Chapter 26

Sergeant Langford was waiting for Tone outside. “I want to go talk to the detectives,” he said. “See if they’ve learned anything, though somehow I doubt it.”

Then Tone remembered.

“Penman had dirt under the fingernails of his right hand,” he said. “He’s a fastidious little man and a thing like that is out of character for him.”

“Is he left- or right-handed, do you know?”

“Right, I think. He carved his meat with his right hand.”

“Penman was rooting around in mutton gravy,” Langford said. “It would be easy to get some under his nails.”

Tone made no answer, and the cop said, “Still, it’s something to think about. It could have been blood, huh?”

“Yes, it could have been,” Tone said.

The detective in charge of the murder investigation was an earnest young man who looked hot and uncomfortable in a high celluloid collar and tie.

“Find anything?” Langford asked.

The detective shook his head. “Not a thing. This will go into the records as just another routine prostitute murder. My investigation begins and ends right here.”

“I wonder if Annie Forbes thought her death was routine?” Tone asked, irritated.

The young cop looked at him. “Who the hell are you?”

“A friend of mine,” Langford said, a hard edge in his voice that warned, “Lay off.”

“I can tell you one thing, Sergeant,” the detective said, now seemingly anxious to please. “She was strangled before she was cut. She has severe bruises on her neck.”

“Would that explain the lack of blood?” Langford asked.

The detective nodded. “Sure. When the heart stops, the blood quits pumping.”

“You’ll tell me if you come up with anything else,” Langford said.

“Of course. But right now I’m investigating a dozen cases, and this one isn’t high on my list.”

After he and Langford left the alley, Tone said, “That detective feller really burned me.”

The sergeant smiled. “Don’t blame him. There’s too much crime in San Francisco and too few cops. That young man is underpaid and overworked and he’s doing the best he can. And he’s right. A murdered whore doesn’t keep the chief of police awake o’ nights.”

“Why didn’t you mention Penman to him?”

“No point in that. The man has a cast-iron alibi. He was in the Jolly Jack drinking tea when Annie Forbes was murdered.

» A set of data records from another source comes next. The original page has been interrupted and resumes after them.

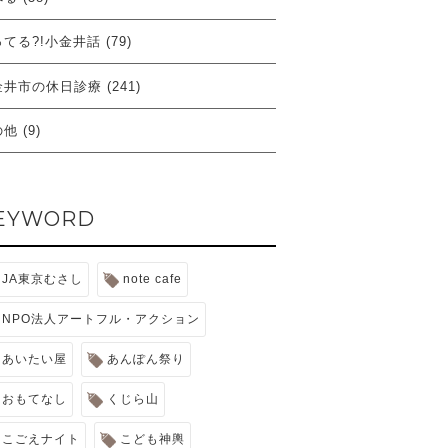
ってる?!小金井話
(79)
金井市の休日診療
(241)
の他
(9)
EYWORD
JA東京むさし
note cafe
NPO法人アートフル・アクション
あいたい屋
あんぽん祭り
おもてなし
くじら山
こごえナイト
こども神輿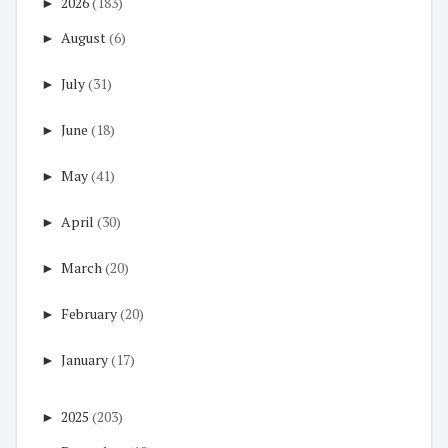
►
2026
(183)
►
August
(6)
►
July
(31)
►
June
(18)
►
May
(41)
►
April
(30)
►
March
(20)
►
February
(20)
►
January
(17)
►
2025
(203)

Melody Cord and a bunch of others will swear to that.”

“I think Penman did it,” Tone said. “He’s a sodomite who hates all women with a passion.”

“So tell me, how the hell did he leave the tavern without anyone seeing him?”

“I don’t know.”

“Well, when you do know, we’ll talk of this again,” Langford snapped.

The big cop was clearly on edge, so Tone closed his mouth, letting him be.

The rest of the evening was taken up by what passed for routine police work on the Barbary Coast.

At the Eureka dance hall two whores, the Galloping Cow and Little Josie Dupree, got into it over the affections of an inebriated whaler. Her talking done, the Galloping Cow, just as drunk as the whaler, summed matters up when she produced a .22-caliber pepperpot and cut loose at Little Josie, missing her with all six shots.

Langford gave the Cow a stern warning and hinted darkly of three days in the calaboose if the offense was ever repeated.

Over at the Last Chance Saloon, a female gambler name Darkie Rose accused fellow cardsharp Banjo Billy Bates of cheating, whereupon the incensed Billy tried to brain her with a whiskey bottle, empty, of course. He swung, missed, and smashed the bottle over the head of a rube who was sitting at the gaming table. However, the rube was a big farm boy who proceeded to pound Billy into a pulp.

Sergeant Langford ended the fracas when he buffaloed the large and enraged lad with his revolver. But the farm boy had a hard head and quickly regained consciousness. After a stern warning from the sergeant, the relieved rube ordered rum punches all round and everyone sang “For He’s a Jolly Good Fellow,” including Langford and the battered and groggy Banjo Billy.

A person or persons unknown took a potshot at a streetlamp, but no damage was done, and a ferocious dog was reported in an alley off Pacific Street. Tone and Langford investigated, but the aggressive canine was not found.

Two cabs collided in the fog and the drivers argued about whose fault it was and then decided to settle the dispute with fisticuffs. Langford intervened and sent them on their way.

A total of six persons were rolled and robbed. There were eight assaults, one a razor cutting that was serious enough to require hospitalization for the victim and jail for the assailant. Someone stole a walnut ladder-backed chair from in front of Solomon Levy’s used clothing store, but despite a thorough investigation by Langford and Tone, neither the chair nor the thief was located.

As dawn broke and Tone and Langford wearily made their way home, the cop declared that apart from the ripping, it had been a quiet sort of night.